WHAT TO PRODUCE
Your copy of the data should leave out the images and match everything else exactly.

DATASET RECORDS
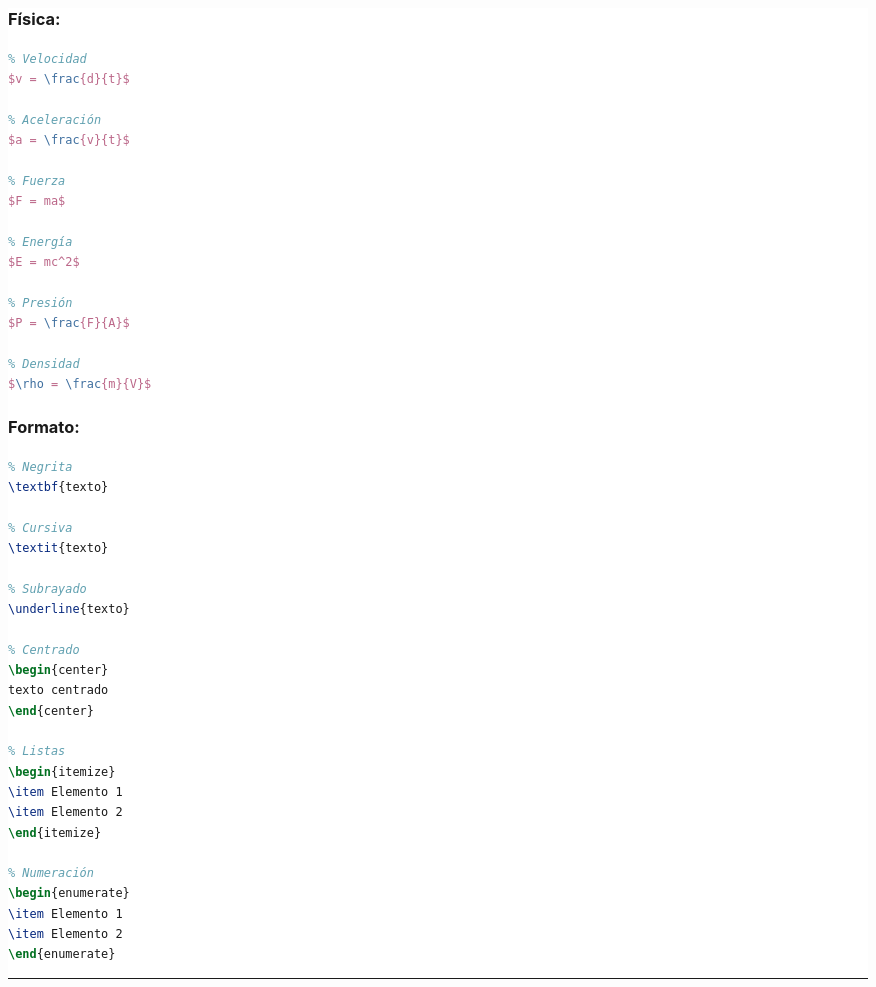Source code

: ### **Física:**
```latex
% Velocidad
$v = \frac{d}{t}$

% Aceleración
$a = \frac{v}{t}$

% Fuerza
$F = ma$

% Energía
$E = mc^2$

% Presión
$P = \frac{F}{A}$

% Densidad
$\rho = \frac{m}{V}$
```

### **Formato:**
```latex
% Negrita
\textbf{texto}

% Cursiva
\textit{texto}

% Subrayado
\underline{texto}

% Centrado
\begin{center}
texto centrado
\end{center}

% Listas
\begin{itemize}
\item Elemento 1
\item Elemento 2
\end{itemize}

% Numeración
\begin{enumerate}
\item Elemento 1
\item Elemento 2
\end{enumerate}
```

---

FINISHED EXERCISE
Source code

: ### **Física:**
```latex
% Velocidad
$v = \frac{d}{t}$

% Aceleración
$a = \frac{v}{t}$

% Fuerza
$F = ma$

% Energía
$E = mc^2$

% Presión
$P = \frac{F}{A}$

% Densidad
$\rho = \frac{m}{V}$
```

### **Formato:**
```latex
% Negrita
\textbf{texto}

% Cursiva
\textit{texto}

% Subrayado
\underline{texto}

% Centrado
\begin{center}
texto centrado
\end{center}

% Listas
\begin{itemize}
\item Elemento 1
\item Elemento 2
\end{itemize}

% Numeración
\begin{enumerate}
\item Elemento 1
\item Elemento 2
\end{enumerate}
```

---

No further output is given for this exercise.